> Transcribed page contents:
▬▬▬▬▬▬

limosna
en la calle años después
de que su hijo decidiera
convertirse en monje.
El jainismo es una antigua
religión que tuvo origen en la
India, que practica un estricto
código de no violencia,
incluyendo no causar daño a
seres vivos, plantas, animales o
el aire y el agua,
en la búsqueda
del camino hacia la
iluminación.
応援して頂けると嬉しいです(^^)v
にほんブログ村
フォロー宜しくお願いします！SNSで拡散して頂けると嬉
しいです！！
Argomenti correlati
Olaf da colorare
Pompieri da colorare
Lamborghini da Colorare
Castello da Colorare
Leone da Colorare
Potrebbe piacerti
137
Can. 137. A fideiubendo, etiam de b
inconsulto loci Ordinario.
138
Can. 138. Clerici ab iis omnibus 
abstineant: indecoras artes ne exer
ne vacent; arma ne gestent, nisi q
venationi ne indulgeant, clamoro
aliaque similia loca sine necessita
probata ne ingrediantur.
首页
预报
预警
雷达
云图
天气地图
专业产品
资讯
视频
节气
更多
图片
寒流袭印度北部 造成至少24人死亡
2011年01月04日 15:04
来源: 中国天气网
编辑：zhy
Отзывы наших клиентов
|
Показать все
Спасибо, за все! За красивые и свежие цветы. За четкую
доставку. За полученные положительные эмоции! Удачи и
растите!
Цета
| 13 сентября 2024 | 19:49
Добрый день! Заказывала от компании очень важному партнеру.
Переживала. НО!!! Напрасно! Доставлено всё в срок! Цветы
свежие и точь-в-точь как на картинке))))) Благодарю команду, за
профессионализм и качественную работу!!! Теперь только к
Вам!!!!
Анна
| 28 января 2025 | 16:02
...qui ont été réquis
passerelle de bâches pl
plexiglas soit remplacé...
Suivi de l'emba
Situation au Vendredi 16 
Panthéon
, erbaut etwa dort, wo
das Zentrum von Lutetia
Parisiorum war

▬▬▬▬▬▬

> Work to be completed: Lines with "свежие" in them are what the answer must contain; copy each from the records above.

> Solution below:
Спасибо, за все! За красивые и свежие цветы. За четкую
свежие и точь-в-точь как на картинке))))) Благодарю команду, за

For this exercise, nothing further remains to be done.